Saved data entries:
_ _ _

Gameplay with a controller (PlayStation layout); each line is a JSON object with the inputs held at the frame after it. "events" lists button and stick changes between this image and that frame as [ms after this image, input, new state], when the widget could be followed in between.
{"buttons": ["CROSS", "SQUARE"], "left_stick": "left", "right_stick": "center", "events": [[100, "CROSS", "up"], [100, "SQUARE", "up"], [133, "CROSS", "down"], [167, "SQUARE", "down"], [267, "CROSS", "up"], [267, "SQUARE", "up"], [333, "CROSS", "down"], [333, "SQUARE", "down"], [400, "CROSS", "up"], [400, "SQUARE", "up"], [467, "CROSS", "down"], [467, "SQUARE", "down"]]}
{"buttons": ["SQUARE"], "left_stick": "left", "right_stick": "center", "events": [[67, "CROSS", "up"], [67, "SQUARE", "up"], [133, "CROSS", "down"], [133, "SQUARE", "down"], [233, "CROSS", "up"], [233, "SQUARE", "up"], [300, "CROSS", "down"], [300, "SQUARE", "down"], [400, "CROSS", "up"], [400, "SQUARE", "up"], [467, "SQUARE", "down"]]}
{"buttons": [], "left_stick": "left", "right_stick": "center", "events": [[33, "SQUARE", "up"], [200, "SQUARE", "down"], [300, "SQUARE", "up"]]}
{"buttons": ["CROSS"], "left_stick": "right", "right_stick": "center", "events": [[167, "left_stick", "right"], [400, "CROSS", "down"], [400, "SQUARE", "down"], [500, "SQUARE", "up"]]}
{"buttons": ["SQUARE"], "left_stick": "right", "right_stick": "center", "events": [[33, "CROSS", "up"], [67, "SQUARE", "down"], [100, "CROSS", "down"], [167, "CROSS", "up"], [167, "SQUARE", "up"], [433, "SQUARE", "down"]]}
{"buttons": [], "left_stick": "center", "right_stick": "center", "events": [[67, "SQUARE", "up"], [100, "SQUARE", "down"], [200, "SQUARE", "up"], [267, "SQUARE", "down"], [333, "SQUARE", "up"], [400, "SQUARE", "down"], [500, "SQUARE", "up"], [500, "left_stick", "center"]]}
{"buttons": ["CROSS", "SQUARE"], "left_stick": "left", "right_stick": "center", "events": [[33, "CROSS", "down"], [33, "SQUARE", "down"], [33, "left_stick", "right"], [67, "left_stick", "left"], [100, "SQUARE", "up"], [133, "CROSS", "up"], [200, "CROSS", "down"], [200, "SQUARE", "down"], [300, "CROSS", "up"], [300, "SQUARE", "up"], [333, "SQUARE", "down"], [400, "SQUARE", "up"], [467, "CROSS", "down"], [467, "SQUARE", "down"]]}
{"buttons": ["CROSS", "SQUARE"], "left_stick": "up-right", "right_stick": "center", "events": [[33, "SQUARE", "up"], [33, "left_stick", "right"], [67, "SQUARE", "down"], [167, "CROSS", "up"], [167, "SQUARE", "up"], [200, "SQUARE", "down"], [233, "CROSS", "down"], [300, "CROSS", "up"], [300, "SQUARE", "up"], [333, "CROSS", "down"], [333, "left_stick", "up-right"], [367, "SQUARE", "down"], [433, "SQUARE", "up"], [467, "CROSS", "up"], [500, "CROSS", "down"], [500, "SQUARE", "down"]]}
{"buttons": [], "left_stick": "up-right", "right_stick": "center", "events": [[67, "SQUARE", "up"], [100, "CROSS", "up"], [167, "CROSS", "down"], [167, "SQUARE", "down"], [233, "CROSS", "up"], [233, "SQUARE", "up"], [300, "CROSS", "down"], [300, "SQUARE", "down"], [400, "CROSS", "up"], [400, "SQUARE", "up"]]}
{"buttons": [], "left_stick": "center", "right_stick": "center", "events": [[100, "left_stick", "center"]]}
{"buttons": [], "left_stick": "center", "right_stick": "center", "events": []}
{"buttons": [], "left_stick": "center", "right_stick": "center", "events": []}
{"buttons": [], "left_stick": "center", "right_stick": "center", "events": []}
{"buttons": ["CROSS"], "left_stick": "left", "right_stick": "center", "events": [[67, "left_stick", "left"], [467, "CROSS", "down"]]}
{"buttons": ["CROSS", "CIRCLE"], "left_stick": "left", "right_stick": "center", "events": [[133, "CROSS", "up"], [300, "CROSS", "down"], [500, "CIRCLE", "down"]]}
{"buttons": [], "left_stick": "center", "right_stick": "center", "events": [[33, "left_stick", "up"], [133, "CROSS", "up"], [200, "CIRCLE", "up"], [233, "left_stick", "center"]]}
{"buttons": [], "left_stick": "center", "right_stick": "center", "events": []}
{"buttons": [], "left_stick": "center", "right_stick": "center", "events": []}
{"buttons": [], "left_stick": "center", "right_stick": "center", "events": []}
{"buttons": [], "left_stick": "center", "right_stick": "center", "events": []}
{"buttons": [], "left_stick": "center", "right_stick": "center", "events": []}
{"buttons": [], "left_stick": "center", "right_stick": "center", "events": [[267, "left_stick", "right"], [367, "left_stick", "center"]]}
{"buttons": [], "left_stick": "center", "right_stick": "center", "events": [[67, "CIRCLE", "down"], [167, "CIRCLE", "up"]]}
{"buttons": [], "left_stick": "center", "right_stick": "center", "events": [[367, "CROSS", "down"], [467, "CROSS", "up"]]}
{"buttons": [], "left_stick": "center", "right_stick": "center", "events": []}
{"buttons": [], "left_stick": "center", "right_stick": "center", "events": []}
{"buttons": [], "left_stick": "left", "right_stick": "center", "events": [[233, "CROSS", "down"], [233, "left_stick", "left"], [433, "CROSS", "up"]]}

_ _ _

### Your instructions
Above are some records. Copy each of their lines that holds the string "CIRCLE".

### Exercise output
{"buttons": ["CROSS", "CIRCLE"], "left_stick": "left", "right_stick": "center", "events": [[133, "CROSS", "up"], [300, "CROSS", "down"], [500, "CIRCLE", "down"]]}
{"buttons": [], "left_stick": "center", "right_stick": "center", "events": [[33, "left_stick", "up"], [133, "CROSS", "up"], [200, "CIRCLE", "up"], [233, "left_stick", "center"]]}
{"buttons": [], "left_stick": "center", "right_stick": "center", "events": [[67, "CIRCLE", "down"], [167, "CIRCLE", "up"]]}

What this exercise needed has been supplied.